Task description:
Could you transcribe every entry exactly, leaving nothing out?

Records for the exercise:
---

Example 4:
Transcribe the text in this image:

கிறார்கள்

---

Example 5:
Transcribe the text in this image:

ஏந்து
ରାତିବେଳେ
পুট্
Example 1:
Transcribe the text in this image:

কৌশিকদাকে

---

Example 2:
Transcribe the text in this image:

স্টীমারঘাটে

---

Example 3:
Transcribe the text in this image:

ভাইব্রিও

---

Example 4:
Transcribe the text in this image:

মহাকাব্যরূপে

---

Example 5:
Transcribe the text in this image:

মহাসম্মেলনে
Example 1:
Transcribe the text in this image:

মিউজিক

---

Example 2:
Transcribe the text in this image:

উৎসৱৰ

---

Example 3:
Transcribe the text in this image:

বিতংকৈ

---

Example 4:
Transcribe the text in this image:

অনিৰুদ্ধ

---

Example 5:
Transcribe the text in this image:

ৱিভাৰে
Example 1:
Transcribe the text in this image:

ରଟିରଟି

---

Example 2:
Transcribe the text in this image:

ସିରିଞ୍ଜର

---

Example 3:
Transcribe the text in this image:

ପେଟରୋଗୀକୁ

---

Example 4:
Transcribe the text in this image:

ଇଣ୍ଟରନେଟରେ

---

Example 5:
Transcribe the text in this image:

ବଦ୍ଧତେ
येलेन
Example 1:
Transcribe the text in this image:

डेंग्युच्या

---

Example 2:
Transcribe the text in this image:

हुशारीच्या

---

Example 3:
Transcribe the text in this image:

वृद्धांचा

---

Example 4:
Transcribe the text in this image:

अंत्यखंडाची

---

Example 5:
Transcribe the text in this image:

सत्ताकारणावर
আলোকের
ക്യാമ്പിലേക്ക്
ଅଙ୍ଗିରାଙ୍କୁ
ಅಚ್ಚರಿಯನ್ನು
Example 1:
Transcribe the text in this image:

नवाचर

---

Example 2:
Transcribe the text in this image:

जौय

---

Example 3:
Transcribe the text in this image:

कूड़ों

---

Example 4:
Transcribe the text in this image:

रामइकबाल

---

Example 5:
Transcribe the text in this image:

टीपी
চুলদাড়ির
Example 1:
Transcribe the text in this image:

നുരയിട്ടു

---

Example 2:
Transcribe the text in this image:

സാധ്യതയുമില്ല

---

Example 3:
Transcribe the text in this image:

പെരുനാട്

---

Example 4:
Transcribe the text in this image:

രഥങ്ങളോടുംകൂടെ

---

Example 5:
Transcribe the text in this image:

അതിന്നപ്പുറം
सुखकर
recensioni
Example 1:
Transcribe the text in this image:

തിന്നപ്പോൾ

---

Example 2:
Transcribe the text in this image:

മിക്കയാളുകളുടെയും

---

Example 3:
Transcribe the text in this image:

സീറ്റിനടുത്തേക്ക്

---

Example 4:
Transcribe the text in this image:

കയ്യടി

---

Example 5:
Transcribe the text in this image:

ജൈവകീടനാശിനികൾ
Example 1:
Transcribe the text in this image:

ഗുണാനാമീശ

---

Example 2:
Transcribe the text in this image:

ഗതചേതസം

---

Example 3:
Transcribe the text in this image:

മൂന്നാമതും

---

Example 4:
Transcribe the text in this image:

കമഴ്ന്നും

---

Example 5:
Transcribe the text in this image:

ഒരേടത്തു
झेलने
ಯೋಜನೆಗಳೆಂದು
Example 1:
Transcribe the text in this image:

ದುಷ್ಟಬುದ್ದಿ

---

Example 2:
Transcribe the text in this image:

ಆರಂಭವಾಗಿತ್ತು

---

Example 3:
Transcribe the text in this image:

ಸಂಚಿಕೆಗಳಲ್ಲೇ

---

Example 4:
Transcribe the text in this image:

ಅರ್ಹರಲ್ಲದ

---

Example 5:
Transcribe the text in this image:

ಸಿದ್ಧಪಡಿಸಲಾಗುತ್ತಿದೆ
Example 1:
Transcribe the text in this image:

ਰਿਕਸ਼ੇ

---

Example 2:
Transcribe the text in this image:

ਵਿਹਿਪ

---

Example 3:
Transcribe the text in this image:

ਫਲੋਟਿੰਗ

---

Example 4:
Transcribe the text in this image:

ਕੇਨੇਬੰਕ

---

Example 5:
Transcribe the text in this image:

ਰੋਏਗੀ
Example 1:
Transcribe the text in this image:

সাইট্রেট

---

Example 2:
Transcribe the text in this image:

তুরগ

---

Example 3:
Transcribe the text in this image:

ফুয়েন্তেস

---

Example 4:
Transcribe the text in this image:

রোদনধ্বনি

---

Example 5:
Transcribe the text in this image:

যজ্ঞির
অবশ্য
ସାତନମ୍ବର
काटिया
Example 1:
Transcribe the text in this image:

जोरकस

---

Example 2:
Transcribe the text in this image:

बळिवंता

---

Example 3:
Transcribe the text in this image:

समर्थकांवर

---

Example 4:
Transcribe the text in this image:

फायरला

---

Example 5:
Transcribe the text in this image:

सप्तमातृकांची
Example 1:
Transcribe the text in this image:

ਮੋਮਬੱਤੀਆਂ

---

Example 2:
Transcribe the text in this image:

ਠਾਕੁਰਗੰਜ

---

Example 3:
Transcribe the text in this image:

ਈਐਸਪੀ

Exercise result:
---

Example 4:
Transcribe the text in this image:

கிறார்கள்

---

Example 5:
Transcribe the text in this image:

ஏந்து
ରାତିବେଳେ
পুট্
Example 1:
Transcribe the text in this image:

কৌশিকদাকে

---

Example 2:
Transcribe the text in this image:

স্টীমারঘাটে

---

Example 3:
Transcribe the text in this image:

ভাইব্রিও

---

Example 4:
Transcribe the text in this image:

মহাকাব্যরূপে

---

Example 5:
Transcribe the text in this image:

মহাসম্মেলনে
Example 1:
Transcribe the text in this image:

মিউজিক

---

Example 2:
Transcribe the text in this image:

উৎসৱৰ

---

Example 3:
Transcribe the text in this image:

বিতংকৈ

---

Example 4:
Transcribe the text in this image:

অনিৰুদ্ধ

---

Example 5:
Transcribe the text in this image:

ৱিভাৰে
Example 1:
Transcribe the text in this image:

ରଟିରଟି

---

Example 2:
Transcribe the text in this image:

ସିରିଞ୍ଜର

---

Example 3:
Transcribe the text in this image:

ପେଟରୋଗୀକୁ

---

Example 4:
Transcribe the text in this image:

ଇଣ୍ଟରନେଟରେ

---

Example 5:
Transcribe the text in this image:

ବଦ୍ଧତେ
येलेन
Example 1:
Transcribe the text in this image:

डेंग्युच्या

---

Example 2:
Transcribe the text in this image:

हुशारीच्या

---

Example 3:
Transcribe the text in this image:

वृद्धांचा

---

Example 4:
Transcribe the text in this image:

अंत्यखंडाची

---

Example 5:
Transcribe the text in this image:

सत्ताकारणावर
আলোকের
ക്യാമ്പിലേക്ക്
ଅଙ୍ଗିରାଙ୍କୁ
ಅಚ್ಚರಿಯನ್ನು
Example 1:
Transcribe the text in this image:

नवाचर

---

Example 2:
Transcribe the text in this image:

जौय

---

Example 3:
Transcribe the text in this image:

कूड़ों

---

Example 4:
Transcribe the text in this image:

रामइकबाल

---

Example 5:
Transcribe the text in this image:

टीपी
চুলদাড়ির
Example 1:
Transcribe the text in this image:

നുരയിട്ടു

---

Example 2:
Transcribe the text in this image:

സാധ്യതയുമില്ല

---

Example 3:
Transcribe the text in this image:

പെരുനാട്

---

Example 4:
Transcribe the text in this image:

രഥങ്ങളോടുംകൂടെ

---

Example 5:
Transcribe the text in this image:

അതിന്നപ്പുറം
सुखकर
recensioni
Example 1:
Transcribe the text in this image:

തിന്നപ്പോൾ

---

Example 2:
Transcribe the text in this image:

മിക്കയാളുകളുടെയും

---

Example 3:
Transcribe the text in this image:

സീറ്റിനടുത്തേക്ക്

---

Example 4:
Transcribe the text in this image:

കയ്യടി

---

Example 5:
Transcribe the text in this image:

ജൈവകീടനാശിനികൾ
Example 1:
Transcribe the text in this image:

ഗുണാനാമീശ

---

Example 2:
Transcribe the text in this image:

ഗതചേതസം

---

Example 3:
Transcribe the text in this image:

മൂന്നാമതും

---

Example 4:
Transcribe the text in this image:

കമഴ്ന്നും

---

Example 5:
Transcribe the text in this image:

ഒരേടത്തു
झेलने
ಯೋಜನೆಗಳೆಂದು
Example 1:
Transcribe the text in this image:

ದುಷ್ಟಬುದ್ದಿ

---

Example 2:
Transcribe the text in this image:

ಆರಂಭವಾಗಿತ್ತು

---

Example 3:
Transcribe the text in this image:

ಸಂಚಿಕೆಗಳಲ್ಲೇ

---

Example 4:
Transcribe the text in this image:

ಅರ್ಹರಲ್ಲದ

---

Example 5:
Transcribe the text in this image:

ಸಿದ್ಧಪಡಿಸಲಾಗುತ್ತಿದೆ
Example 1:
Transcribe the text in this image:

ਰਿਕਸ਼ੇ

---

Example 2:
Transcribe the text in this image:

ਵਿਹਿਪ

---

Example 3:
Transcribe the text in this image:

ਫਲੋਟਿੰਗ

---

Example 4:
Transcribe the text in this image:

ਕੇਨੇਬੰਕ

---

Example 5:
Transcribe the text in this image:

ਰੋਏਗੀ
Example 1:
Transcribe the text in this image:

সাইট্রেট

---

Example 2:
Transcribe the text in this image:

তুরগ

---

Example 3:
Transcribe the text in this image:

ফুয়েন্তেস

---

Example 4:
Transcribe the text in this image:

রোদনধ্বনি

---

Example 5:
Transcribe the text in this image:

যজ্ঞির
অবশ্য
ସାତନମ୍ବର
काटिया
Example 1:
Transcribe the text in this image:

जोरकस

---

Example 2:
Transcribe the text in this image:

बळिवंता

---

Example 3:
Transcribe the text in this image:

समर्थकांवर

---

Example 4:
Transcribe the text in this image:

फायरला

---

Example 5:
Transcribe the text in this image:

सप्तमातृकांची
Example 1:
Transcribe the text in this image:

ਮੋਮਬੱਤੀਆਂ

---

Example 2:
Transcribe the text in this image:

ਠਾਕੁਰਗੰਜ

---

Example 3:
Transcribe the text in this image:

ਈਐਸਪੀ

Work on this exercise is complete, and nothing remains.